ROANOKE TIMES

                         Roanoke Times
                 Copyright (c) 1995, Landmark Communications, Inc.

DATE: TUESDAY, January 4, 1994                   TAG: 9401040132
SECTION: NATIONAL/INTERNATIONAL                    PAGE: A-1   EDITION: METRO 
SOURCE: Associated Press
DATELINE: SAN CRISTOBAL DE LAS CASAS, MEXICO                                LENGTH: Medium


MEXICO ASKS FOR TRUCE

Indian rebels held onto three towns and battled soldiers in a fourth on Monday. The army appeared to be avoiding an all-out offensive on the conflict's third day.

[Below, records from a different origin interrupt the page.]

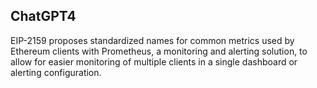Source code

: ## ChatGPT4

EIP-2159 proposes standardized names for common metrics used by Ethereum clients with Prometheus, a monitoring and alerting solution, to allow for easier monitoring of multiple clients in a single dashboard or alerting configuration.
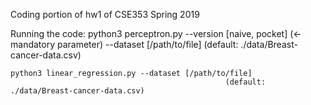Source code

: Coding portion of hw1 of CSE353 Spring 2019

Running the code:
	python3 perceptron.py --version [naive, pocket] (<- mandatory parameter)
						  --dataset [/path/to/file] (default: ./data/Breast-cancer-data.csv)
	
	python3 linear_regression.py --dataset [/path/to/file] 
													(default: ./data/Breast-cancer-data.csv)


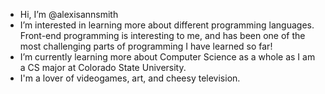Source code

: - Hi, I’m @alexisannsmith
- I’m interested in learning more about different programming languages. 
  Front-end programming is interesting to me, and has been one of the most challenging parts of programming I have learned so far!
- I’m currently learning more about Computer Science as a whole as I am a CS major at Colorado State University.
- I'm a lover of videogames, art, and cheesy television.
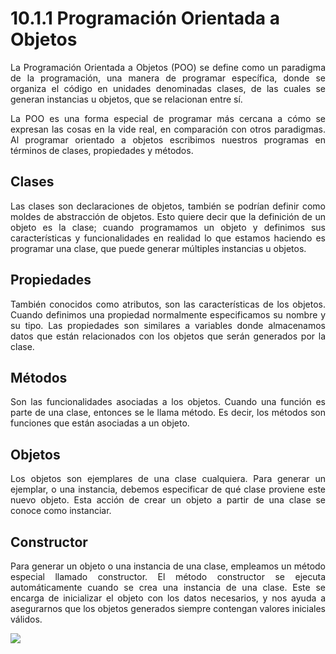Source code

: <h1><strong>10.1.1 Programación Orientada a Objetos</strong></h1>

<p align="justify">La Programación Orientada a Objetos (POO) se define como un paradigma de la programación, una manera de programar específica, donde se organiza el código en unidades denominadas clases, de las cuales se generan instancias u objetos, que se relacionan entre sí.</p>

<p align="justify">La POO es una forma especial de programar más cercana a cómo se expresan las cosas en la vide real, en comparación con otros paradigmas. Al programar orientado a objetos escribimos nuestros programas en términos de clases, propiedades y métodos.</p>

<h2><strong>Clases</strong></h2>
<p align="justify">Las clases son declaraciones de objetos, también se podrían definir como moldes de abstracción de objetos. Esto quiere decir que la definición de un objeto es la clase; cuando programamos un objeto y definimos sus características y funcionalidades en realidad lo que estamos haciendo es programar una clase, que puede generar múltiples instancias u objetos.</p>

<h2><strong>Propiedades</strong></h2>
    <p align="justify">También conocidos como atributos, son las características de los objetos. Cuando definimos una propiedad normalmente especificamos su nombre y su tipo. Las propiedades son similares a variables donde almacenamos datos que están relacionados con los objetos que serán generados por la clase.</p>

<h2><strong>Métodos</strong></h2>
    <p align="justify">Son las funcionalidades asociadas a los objetos. Cuando una función es parte de una clase, entonces se le llama método. Es decir, los métodos son funciones que están asociadas a un objeto.</p>

<h2><strong>Objetos</strong></h2>
    <p align="justify">Los objetos son ejemplares de una clase cualquiera. Para generar un ejemplar, o una instancia, debemos especificar de qué clase proviene este nuevo objeto. Esta acción de crear un objeto a partir de una clase se conoce como instanciar.

<h2><strong>Constructor</strong></h2>
    <p align="justify">Para generar un objeto o una instancia de una clase, empleamos un método especial llamado constructor. El método constructor se ejecuta automáticamente cuando se crea una instancia de una clase. Este se encarga de inicializar el objeto con los datos necesarios, y nos ayuda a asegurarnos que los objetos generados siempre contengan valores iniciales válidos.</p>

<a href="https://vod-progressive.akamaized.net/exp=1687062999~acl=%2Fvimeo-transcode-storage-prod-us-east1-h264-1080p%2F01%2F2939%2F25%2F639696263%2F2931923286.mp4~hmac=10458d81e1a68ea604302f6068156820ec959243396a7586f6ed12e378346d7a/vimeo-transcode-storage-prod-us-east1-h264-1080p/01/2939/25/639696263/2931923286.mp4"><img src="https://i.vimeocdn.com/video/1286482204-db7178ed59d8a37fc8991fa746ad9b537209e825489e83ce6?mw=1200&mh=675&q=70"></a>
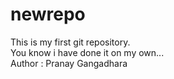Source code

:# newrepo
This is my first git repository.<br>You know i have done it on my own...<br>Author : Pranay Gangadhara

President Carlos Salinas de Gortari's administration appealed for a truce in the country's first guerrilla unrest in two decades. The rebels, who are demanding better treatment from the government, did not respond.

Soldiers recaptured most of Ocosingo, site of the heaviest weekend fighting. A Defense Department statement said 27 rebels and two soldiers were killed and nine soldiers were wounded. Sporadic fighting continued Monday.

At least 65 soldiers, rebels, police and civilians have been killed since an estimated 1,000 rebels from the Zapatista Army of National Liberation attacked towns in Chiapas before dawn Saturday.

A former Chiapas governor, Absalon Castellanos, was kidnapped along with his brother and sister-in-law Sunday and remained missing Monday. Five kidnapped cattle ranchers were rescued by the government Monday.

The U.S. Embassy sent five representatives to the state Monday to help Americans find safety. Chiapas is popular with tourists for its scenery and traditional architecture and culture.

Monday morning, the rebels pulled out of Las Margaritas, one of the towns taken Saturday, said Ramiro Garcia, a 29-year-old engineer.

"Everything is quiet but the atmosphere is a bit tense," Garcia said.

The rebels set up checkpoints around some towns and demanded a $17 "war tax" from motorists.

The attacks took place in the poorest part of Chiapas, a state plagued by poverty and land disputes.

One rebel leader called the North American Free Trade Agreement "the death warrant for indigenous ethnic ground." Coffee and corn prices on which many Indians depend are low - and NAFTA is expected to reduce prices by allowing cheap American corn to enter the Mexican market duty-free.

"What we want is socialism, to exterminate capitalism," said one rebel.